A Jewish Care volunteer has found the unmarked grave of her aunt, killed in a First World War Zeppelin attack, after a 20-year-long search.
Janet Foster, a retired civil servant, plans to place a plaque at the burial site on June 3, the 100th anniversary of Leah Lehrman's death.
Ms Lehrman was 16 when she died in June 1915, on her way to work as a tailor in central London. She was one of the first of 500 victims of Zeppelin attacks during the war.
Mrs Foster said she would never have heard about her aunt or found the grave, at Plashet Cemetery, in east London, if not for her father.
"My father died many years ago, but he remembered that his sister died in a Zeppelin raid when he was five.
"I started searching about 20 years ago. I was on the wrong track because I had the wrong name, then because I thought it was the last Zeppelin raid, when it was actually the first," Mrs Foster said.
"I'm so pleased I finally found it. I know my father would be really pleased.
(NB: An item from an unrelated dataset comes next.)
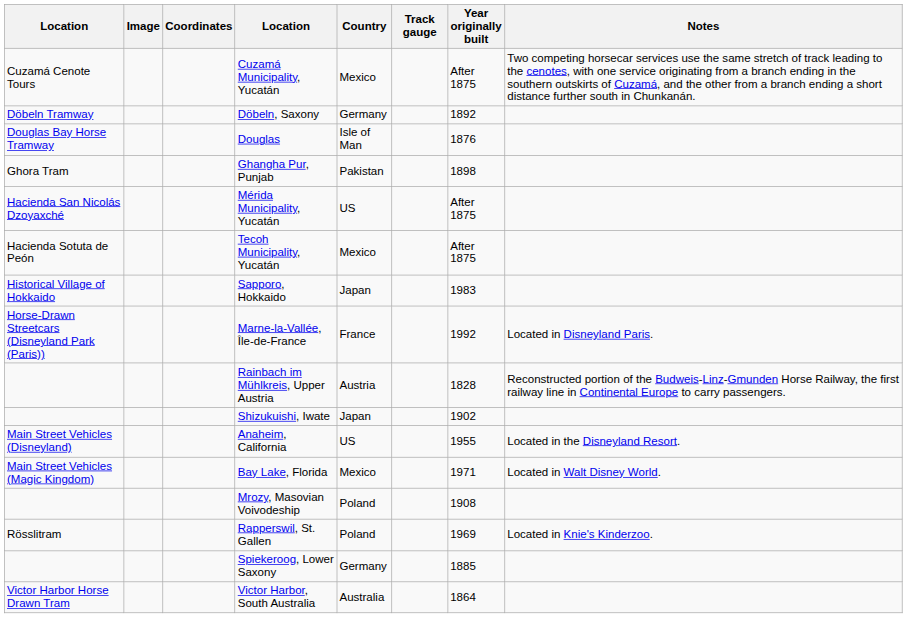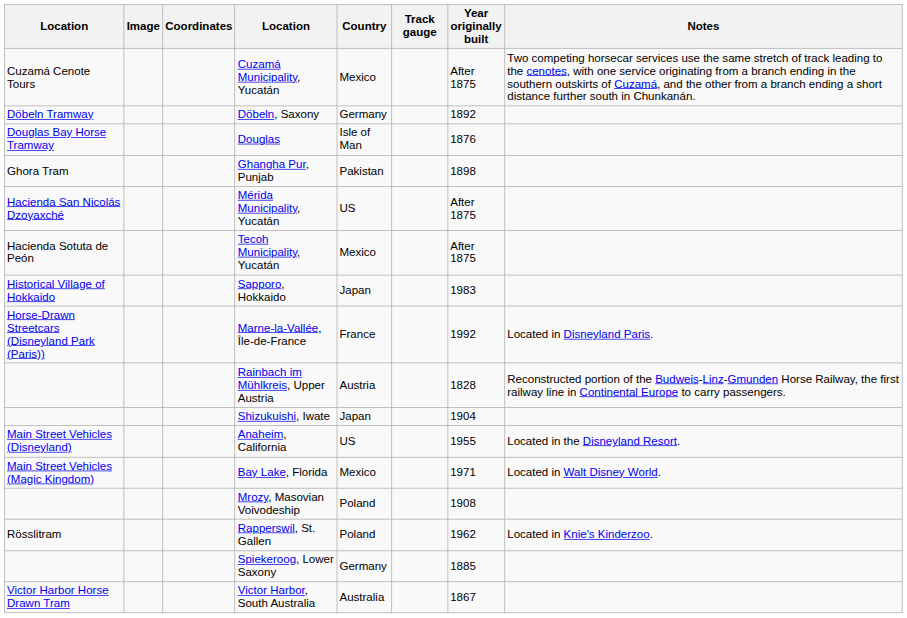Shizukuishi, Iwate | Year originally built: 1902 -> 1904
Rapperswil, St. Gallen | Year originally built: 1969 -> 1962
Victor Harbor, South Australia | Year originally built: 1864 -> 1867
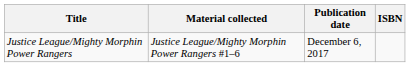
I did it for him. He was a child when she died, but he always used to say how beautiful she was. It means everything to find it."
Mrs Foster said it was "an amazing coincidence" to learn her aunt had been buried on the same date as she celebrates her own birthday.
She agreed with cemetery authorities to finally commemorate her relative.
"I'm going to put a marble plaque down with something like 'Finally Remembered' on it. I'm hoping to do it on my birthday and then have people back to mine for tea. It won't make me sad; it will make me joyous."